Concordance of sequencing results of SARS-CoV-2-positive samples generated by different kits and sequencing platforms and analysed using the EPISEQ SARS-CoV-2 pipeline.
| SARS-CoV-2 Samples | Nextstrain Clade | Pango Lineage |
|---|---|---|
| Pre-omicron variants 1 | 21/21 (100.0%) | 21/21 (100.0%) |
| Omicron variants 2 | 19/19 (100.0%) | 19/19 (100.0%) |
| Total | 40/40 (100.0%) | 40/40 (100.0%) |
1 Samples (n = 21) sequenced using primers ARTIC v4.1, ARTIC v4, ARTIC v3 and VSS v1 on the Illumina and ONT platforms (n = 168 output results); 2 samples (n = 19) sequenced using primers ARTIC v4.1 and VSS v2 on the Illumina and ONT platforms (n = 76 output results).

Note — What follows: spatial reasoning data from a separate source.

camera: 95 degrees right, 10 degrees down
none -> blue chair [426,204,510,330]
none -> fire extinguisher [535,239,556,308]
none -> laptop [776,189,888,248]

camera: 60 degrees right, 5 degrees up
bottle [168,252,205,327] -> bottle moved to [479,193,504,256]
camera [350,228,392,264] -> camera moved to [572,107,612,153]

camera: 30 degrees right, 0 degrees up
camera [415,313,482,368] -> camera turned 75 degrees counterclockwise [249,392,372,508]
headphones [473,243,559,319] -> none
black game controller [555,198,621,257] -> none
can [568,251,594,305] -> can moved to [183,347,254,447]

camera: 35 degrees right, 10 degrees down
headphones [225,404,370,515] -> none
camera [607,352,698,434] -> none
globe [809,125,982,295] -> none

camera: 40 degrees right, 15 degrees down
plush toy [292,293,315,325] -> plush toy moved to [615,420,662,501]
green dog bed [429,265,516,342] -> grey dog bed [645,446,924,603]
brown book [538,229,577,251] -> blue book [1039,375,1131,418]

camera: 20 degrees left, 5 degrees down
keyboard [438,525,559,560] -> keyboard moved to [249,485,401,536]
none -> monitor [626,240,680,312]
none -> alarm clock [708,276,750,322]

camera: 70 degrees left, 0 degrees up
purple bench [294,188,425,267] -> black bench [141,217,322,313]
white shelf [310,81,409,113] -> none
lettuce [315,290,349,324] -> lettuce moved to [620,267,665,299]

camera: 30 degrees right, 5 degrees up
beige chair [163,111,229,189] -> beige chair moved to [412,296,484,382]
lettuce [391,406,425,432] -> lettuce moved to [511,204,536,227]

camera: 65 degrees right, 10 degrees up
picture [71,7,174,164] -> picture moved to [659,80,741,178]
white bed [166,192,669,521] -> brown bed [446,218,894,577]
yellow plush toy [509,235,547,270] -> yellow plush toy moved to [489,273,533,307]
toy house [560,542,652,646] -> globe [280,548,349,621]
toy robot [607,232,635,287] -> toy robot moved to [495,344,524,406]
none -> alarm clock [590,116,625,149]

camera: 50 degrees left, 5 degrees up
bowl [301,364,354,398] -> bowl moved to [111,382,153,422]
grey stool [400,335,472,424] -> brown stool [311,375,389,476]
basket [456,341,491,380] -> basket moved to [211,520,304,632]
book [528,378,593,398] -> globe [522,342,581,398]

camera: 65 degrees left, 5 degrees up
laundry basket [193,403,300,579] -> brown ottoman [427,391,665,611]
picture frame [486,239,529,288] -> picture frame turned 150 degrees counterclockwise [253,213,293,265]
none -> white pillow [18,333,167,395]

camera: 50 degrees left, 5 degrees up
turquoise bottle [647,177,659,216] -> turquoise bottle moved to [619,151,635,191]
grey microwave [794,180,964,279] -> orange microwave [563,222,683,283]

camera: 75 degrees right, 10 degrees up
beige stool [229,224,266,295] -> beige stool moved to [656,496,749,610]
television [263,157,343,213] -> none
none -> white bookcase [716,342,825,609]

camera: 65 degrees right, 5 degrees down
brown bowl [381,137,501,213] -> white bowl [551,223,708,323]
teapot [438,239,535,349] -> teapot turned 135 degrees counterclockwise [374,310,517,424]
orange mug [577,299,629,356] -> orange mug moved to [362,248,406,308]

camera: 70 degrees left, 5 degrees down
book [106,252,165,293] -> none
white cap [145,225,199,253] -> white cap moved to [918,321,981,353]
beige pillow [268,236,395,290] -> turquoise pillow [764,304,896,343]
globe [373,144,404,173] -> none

Figure 3Spike mutations identified by EPISEQ SARS-CoV-2. (a) Pre-omicron SARS-CoV-2 variants (including 4 alpha, 2 beta, 1 gamma, 6 delta and 8 other SARS-CoV-2 variants; n = 21); (b) SARS-CoV-2 omicron variants (including 9 BA.1 [21K] and 10 BA.2 [21L] sub-variants; n = 19). Concordance in mutation detection between kits and sequencing platforms is shown in dark green (mutation detected in all eight (a) or four (b) conditions) and light grey (no mutation detected in all eight (a) or four (b) conditions). Other colours (pink, orange and red) represent mutations detected with some but not all kit/sequencer combinations, thus indicating a discordance in identified mutations (see Tables S2 and S3 for details).
Figure 4Genomic assembly of sequences of the S gene of SARS-CoV-2 omicron variants by EPISEQ SARS-CoV-2 following sequencing with two different kits (based on ARTIC v4.1 and VSS v2) and on two different platforms (Illumina and ONT). (a) SARS-CoV-2 Omicron BA.1 (21K) variants (n = 9). (b) SARS-CoV-2 omicron BA.2 (21L) variants (n = 10). Horizontal black bars represent undetermined bases (N). Legend of sequence alignment (performed with Geneious 10.0.7): bright green, all aligned sequences are identical; light green, some aligned sequences differ (mismatch, undetermined nucleotides or deletions in some sequences). The genomic region covering nucleotides ~700 to 1700 shows sequencing gaps using ARTIC v4.1 (between nucleotides ~700 to 1250, overlapping amplicon 75) and VSS v2 (between nucleotides ~1300 to 1700, overlapping amplicon 57).